Page excerpt:
▬▬▬▬▬▬

Looking Back: GVLT’s First Conservation Easement

GVLT Founder Chris Boyd and Gertrude Baker

GVLT Founder Chris Boyd and Gertrude Baker

We love to share stories of visionary families who choose to conserve their land, whether they are seeking to protect working farms and ranches, critical wildlife habitat, or scenic viewsheds. For the past 35 years, we’ve been honored to partner with landowners to establish 133 conservation easements, protecting more than 72,000 acres in southwest Montana for generations to come. Do you ever wonder how it all began? What was GVLT’s first conservation easement?

Our land conservation work began shortly after our founding in 1990 when 86-year-old Gertrude Baker came to GVLT for help. She was concerned about what would happen to her 181-acre property on Bozeman Pass and the wildlife depending on it after she died. Gertrude, a clinical psychologist who continued to teach at Montana State University after her retirement, purchased the property in 1958 and moved there in 1972.

Gertrude’s love for wildlife shone through in both her words and actions. She diligently cooked a mixture of suet and grains on her wood stove to feed the hundreds of birds that flocked to her feeder in the winter. She also steamed peanuts until they were soft and then sliced them for the squirrels.

Gertrude referred to part of her property as the “nursery,” explaining, “There’s a mule deer doe who has twins every year and a whitetail doe who has twins every year.”

She also shared a story of a moose who was so comfortable around the homestead that it napped leaning up against her cabin walls—all so it could have a better listen to the country and western music playing on her radio.

“How could I ever face my resident moose when I depart this world if I hadn’t done everything I could to safeguard my land for the wildlife?” she asked.

So, Gertrude came to GVLT, understanding a conservation easement would ensure the land would never be fragmented or developed, protecting the habitat of her beloved wildlife.

Today, more than three decades later, Bozeman Pass remains one of GVLT’s strategic conservation focus areas. This ecologically diverse area serves as a key linkage for wildlife to move safely between Yellowstone and Glacier National Parks. New conservation projects in this area continue to build on 35 years of success and keep the landscape open for our region’s most iconic and threatened wildlife.

We are grateful for Gertrude’s vision and that of other families who choose to conserve open lands throughout our service area in Gallatin, Park, and Madison counties, knowing our entire region benefits from productive agricultural land, clean water, wildlife habitat, and wide open views—the very things that make Montana so special.

▬▬▬▬▬▬

Transcribed page contents:
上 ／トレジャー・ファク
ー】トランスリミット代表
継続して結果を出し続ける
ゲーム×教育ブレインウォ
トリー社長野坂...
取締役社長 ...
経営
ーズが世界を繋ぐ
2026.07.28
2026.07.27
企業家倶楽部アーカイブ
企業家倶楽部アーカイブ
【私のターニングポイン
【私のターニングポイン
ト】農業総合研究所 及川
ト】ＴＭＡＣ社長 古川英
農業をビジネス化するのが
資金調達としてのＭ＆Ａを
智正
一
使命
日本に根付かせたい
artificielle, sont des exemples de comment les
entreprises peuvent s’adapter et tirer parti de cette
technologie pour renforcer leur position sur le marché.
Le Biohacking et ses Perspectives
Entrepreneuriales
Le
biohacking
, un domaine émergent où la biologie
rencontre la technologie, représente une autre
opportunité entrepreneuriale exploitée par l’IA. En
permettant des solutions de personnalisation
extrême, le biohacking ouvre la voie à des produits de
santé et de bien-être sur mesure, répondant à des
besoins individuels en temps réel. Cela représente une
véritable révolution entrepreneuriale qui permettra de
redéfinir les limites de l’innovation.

▬▬▬▬▬▬

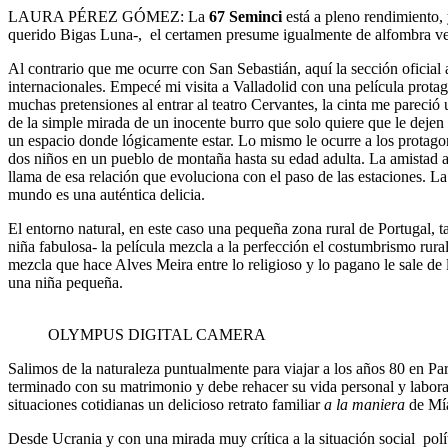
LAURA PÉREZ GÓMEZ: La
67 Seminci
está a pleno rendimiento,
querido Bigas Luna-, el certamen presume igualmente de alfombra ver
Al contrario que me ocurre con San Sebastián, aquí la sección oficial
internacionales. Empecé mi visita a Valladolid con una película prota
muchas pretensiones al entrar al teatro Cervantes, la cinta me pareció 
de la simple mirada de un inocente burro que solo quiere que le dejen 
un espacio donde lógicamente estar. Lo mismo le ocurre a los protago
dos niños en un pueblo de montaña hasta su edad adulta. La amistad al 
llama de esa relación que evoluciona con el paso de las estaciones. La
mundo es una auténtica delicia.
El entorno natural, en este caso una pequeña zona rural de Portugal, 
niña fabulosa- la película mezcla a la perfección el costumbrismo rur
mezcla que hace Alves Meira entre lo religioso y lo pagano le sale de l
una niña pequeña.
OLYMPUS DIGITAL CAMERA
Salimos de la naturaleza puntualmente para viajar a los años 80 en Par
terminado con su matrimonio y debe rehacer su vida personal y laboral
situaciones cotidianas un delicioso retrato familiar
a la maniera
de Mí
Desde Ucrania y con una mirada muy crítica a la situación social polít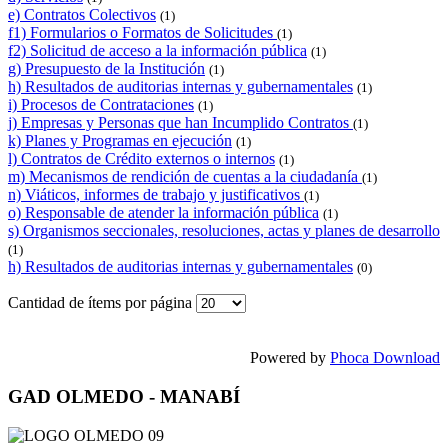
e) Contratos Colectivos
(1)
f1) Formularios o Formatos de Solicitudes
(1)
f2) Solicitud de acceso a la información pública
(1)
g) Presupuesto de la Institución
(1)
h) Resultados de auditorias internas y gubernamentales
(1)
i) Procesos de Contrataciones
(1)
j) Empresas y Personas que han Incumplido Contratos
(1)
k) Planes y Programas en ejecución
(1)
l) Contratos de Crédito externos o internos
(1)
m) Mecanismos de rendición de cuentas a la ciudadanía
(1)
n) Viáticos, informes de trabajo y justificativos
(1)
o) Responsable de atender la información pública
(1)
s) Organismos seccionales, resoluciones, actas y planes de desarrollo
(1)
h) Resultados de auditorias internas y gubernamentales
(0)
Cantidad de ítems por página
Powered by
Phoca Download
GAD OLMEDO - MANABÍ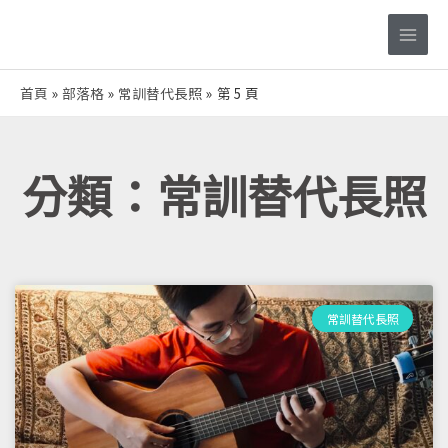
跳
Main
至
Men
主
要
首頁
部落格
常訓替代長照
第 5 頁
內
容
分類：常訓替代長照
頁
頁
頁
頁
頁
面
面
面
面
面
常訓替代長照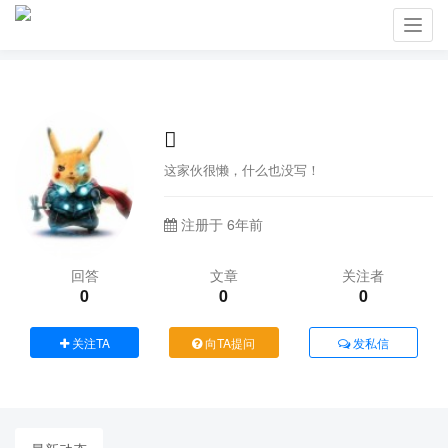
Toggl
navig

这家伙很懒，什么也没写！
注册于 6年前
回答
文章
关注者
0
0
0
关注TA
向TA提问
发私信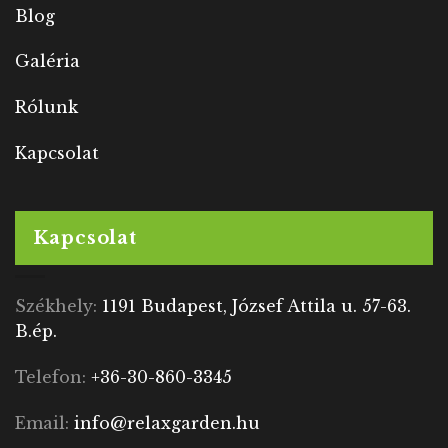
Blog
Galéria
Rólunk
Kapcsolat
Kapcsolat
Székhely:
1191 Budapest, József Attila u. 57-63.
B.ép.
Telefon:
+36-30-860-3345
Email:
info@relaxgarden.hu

▬▬▬▬▬▬

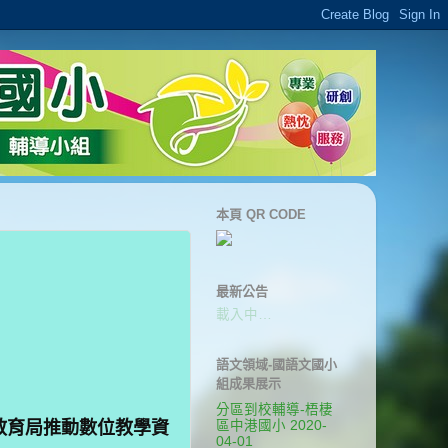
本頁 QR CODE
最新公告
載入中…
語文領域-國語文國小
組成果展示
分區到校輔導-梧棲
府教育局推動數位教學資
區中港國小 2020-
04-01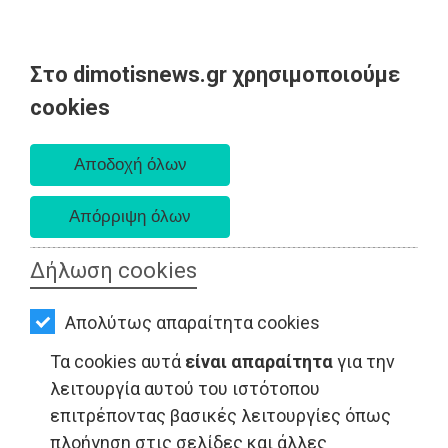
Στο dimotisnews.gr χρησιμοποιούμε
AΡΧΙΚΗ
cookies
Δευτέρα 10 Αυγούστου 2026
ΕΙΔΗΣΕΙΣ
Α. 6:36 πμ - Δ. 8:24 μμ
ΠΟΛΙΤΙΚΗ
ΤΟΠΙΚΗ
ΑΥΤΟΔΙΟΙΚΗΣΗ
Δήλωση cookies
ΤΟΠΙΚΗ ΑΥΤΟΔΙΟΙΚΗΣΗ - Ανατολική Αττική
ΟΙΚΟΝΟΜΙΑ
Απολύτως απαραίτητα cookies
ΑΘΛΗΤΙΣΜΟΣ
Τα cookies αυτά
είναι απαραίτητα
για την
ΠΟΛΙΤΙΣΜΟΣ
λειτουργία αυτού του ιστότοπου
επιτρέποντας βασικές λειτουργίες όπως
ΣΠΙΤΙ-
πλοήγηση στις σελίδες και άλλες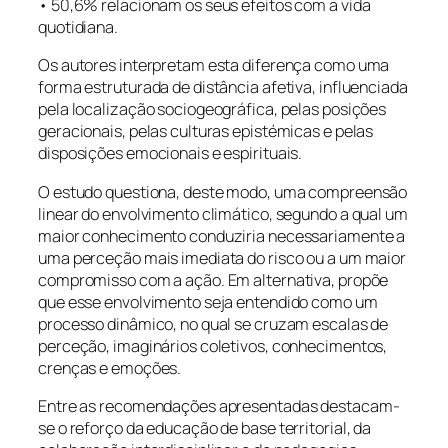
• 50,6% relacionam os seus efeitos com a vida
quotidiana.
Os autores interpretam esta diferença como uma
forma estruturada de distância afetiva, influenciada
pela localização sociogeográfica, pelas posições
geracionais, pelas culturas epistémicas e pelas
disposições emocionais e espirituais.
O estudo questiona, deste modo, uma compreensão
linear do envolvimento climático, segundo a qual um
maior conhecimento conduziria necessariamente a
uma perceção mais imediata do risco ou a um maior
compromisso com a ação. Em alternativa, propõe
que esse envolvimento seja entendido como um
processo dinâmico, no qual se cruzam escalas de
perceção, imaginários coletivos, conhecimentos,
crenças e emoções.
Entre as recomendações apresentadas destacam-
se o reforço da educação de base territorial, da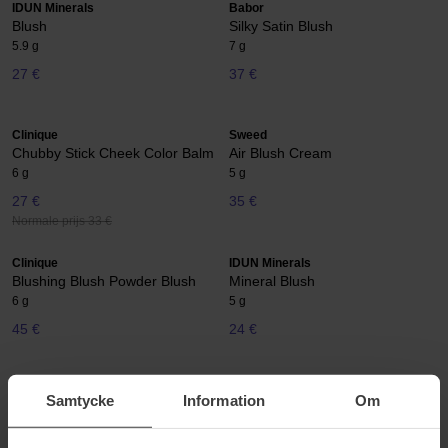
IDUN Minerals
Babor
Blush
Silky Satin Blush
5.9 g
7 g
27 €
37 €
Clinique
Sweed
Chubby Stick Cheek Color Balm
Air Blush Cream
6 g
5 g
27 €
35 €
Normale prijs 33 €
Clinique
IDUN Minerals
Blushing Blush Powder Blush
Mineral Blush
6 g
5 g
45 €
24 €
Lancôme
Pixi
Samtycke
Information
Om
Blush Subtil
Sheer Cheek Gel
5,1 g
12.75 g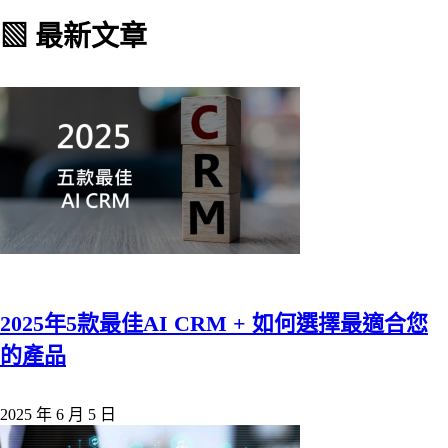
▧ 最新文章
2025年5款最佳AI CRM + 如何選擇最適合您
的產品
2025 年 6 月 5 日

▬▬▬▬▬▬

Task objective:
From the article about GVLT's first conservation easement, extract everything from "We love to share" down to "first conservation easement?". Rely only on the article about GVLT's first conservation easement, not on the material.

The completed task:
We love to share stories of visionary families who choose to conserve their land, whether they are seeking to protect working farms and ranches, critical wildlife habitat, or scenic viewsheds. For the past 35 years, we’ve been honored to partner with landowners to establish 133 conservation easements, protecting more than 72,000 acres in southwest Montana for generations to come. Do you ever wonder how it all began? What was GVLT’s first conservation easement?